▸ PAGE

This has led to some interesting tensions within multiplayer communities. Most of us cannon fodderites are, I think, glad that the eSports scene exists – it's nice to know that somebody can shoot a guy out of a cockpit in free-fall conditions – but the last thing we want is to be lumped in with those supernaturally slick bastards during a throwaway round of Battlefield 4. As a recent Guardian piece notes, it's a particular problem for emerging titles that can't muster the numbers or mode separation to keep people like Fatal1ty (overall earnings: £289,453.27) away from the average Joes and Josephines.
Still, if we can't beat them and we don't want to join them, we can at least marvel at their antics. Pro gaming is well on its way to becoming a mainstream spectator's sport, a festival of skill that players of all levels can savour and drink themselves stupid moaning about of a Saturday lunchtime. The biggest contributing factor is probably the warp-speed increase in online video consumption, via Twitch and YouTube. New video game consoles like PS4 and Xbox One are built from the ground up to accommodate this lust for gameplay on-tap, at least when they work as advertised.
But it's also a question of the body language of the latest games, which are increasingly outfitted and animated with an audience in mind, as developers warm to the idea that every aspect of every game should have a Spectate mode. Turning in a great performance no longer means just winning the match, but putting on a blistering show. These priorities are writ large in the use of parkour in a game like Titanfall – a school of traversal that seeks to cut down on travel time by dint of looking incredibly swish.
The Master Chief Collection's release also underlines this. The oldest of the four games it offers dates back to 2001 and, angelic HD makeover notwithstanding, feels it. Movement through the world is stately, as players trundle out to the spawning points for heavy weapons, like arthritic Golden Retrievers zeroing in on a dropped sandwich.
Halo 5 leans on many of the same structural principles, such as recharging shields for all participants, but it handles like ninja pinball on an exploding ice rink. In a series of dramatic departures from tradition, all players can sprint endlessly, double-jump, slide on their knees like antique rockstars, latch onto ledges and smash fist-first from air to ground.
Many of these tricks have been derived from other shooters, such as Crytek's ornately suited and booted Crysis shooters, but they also call to mind an ESPN highlights reel. When you see a quartet of space marines in moulded red alloy fling themselves onto the map in Breakout mode, it's hard not to think of American football teams leaving the sideline. When you double-jump to the lip of a platform in order to bowl a grenade through a sniper's feet, the nod is as much to slam-dunks in basketball as to FPS etiquette.
And when I use my suit thrusters to skip around another player's charge, slashing him with rifle fire from thigh to ear, it's hard not to think of my finest moment as a hockey player – that time I stole the ball away from a striker so artfully that he ran straight past me, then took an elbow-snapping swing at empty air. I doubt I'll ever fire up a real-world crowd like that ever again, so it's nice that video games are beginning to fill the breach.

▸ REQUIRED TASK A
Please report every line of the records that contains the string "constraints".
The gaming article and the records have no connection to each other.

▸ DATA SHOWN

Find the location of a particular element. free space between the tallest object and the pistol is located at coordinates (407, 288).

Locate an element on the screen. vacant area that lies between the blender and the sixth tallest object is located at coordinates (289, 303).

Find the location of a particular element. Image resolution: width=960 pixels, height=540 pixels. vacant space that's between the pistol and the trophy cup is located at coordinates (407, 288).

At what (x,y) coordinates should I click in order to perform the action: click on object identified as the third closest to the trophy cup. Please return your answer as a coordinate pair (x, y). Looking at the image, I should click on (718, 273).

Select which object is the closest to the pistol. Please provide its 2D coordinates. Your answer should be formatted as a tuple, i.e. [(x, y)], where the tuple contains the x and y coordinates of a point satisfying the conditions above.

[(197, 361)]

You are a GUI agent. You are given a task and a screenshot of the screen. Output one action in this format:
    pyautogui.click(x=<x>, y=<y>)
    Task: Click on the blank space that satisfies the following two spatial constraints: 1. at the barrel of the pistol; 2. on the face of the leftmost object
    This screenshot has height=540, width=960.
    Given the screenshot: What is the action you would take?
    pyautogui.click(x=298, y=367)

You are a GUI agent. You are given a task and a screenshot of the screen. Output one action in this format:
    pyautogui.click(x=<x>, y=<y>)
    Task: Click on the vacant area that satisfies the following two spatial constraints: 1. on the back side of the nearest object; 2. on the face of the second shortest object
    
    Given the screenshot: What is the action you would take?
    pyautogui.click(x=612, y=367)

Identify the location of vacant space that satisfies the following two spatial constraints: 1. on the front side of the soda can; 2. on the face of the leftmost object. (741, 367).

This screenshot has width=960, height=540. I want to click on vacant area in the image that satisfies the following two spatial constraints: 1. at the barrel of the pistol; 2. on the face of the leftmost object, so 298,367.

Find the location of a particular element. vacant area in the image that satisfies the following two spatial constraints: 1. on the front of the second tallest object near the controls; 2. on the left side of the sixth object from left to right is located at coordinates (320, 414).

▸ REQUIRED TASK B
According to the gaming article, which moves can all players perform in Halo 5?

▸ CORRECT ANSWER A
    Task: Click on the blank space that satisfies the following two spatial constraints: 1. at the barrel of the pistol; 2. on the face of the leftmost object
    Task: Click on the vacant area that satisfies the following two spatial constraints: 1. on the back side of the nearest object; 2. on the face of the second shortest object
Identify the location of vacant space that satisfies the following two spatial constraints: 1. on the front side of the soda can; 2. on the face of the leftmost object. (741, 367).
This screenshot has width=960, height=540. I want to click on vacant area in the image that satisfies the following two spatial constraints: 1. at the barrel of the pistol; 2. on the face of the leftmost object, so 298,367.
Find the location of a particular element. vacant area in the image that satisfies the following two spatial constraints: 1. on the front of the second tallest object near the controls; 2. on the left side of the sixth object from left to right is located at coordinates (320, 414).

▸ CORRECT ANSWER B
- Sprint endlessly
- Double-jump
- Slide on their knees
- Latch onto ledges
- Smash fist-first from air to ground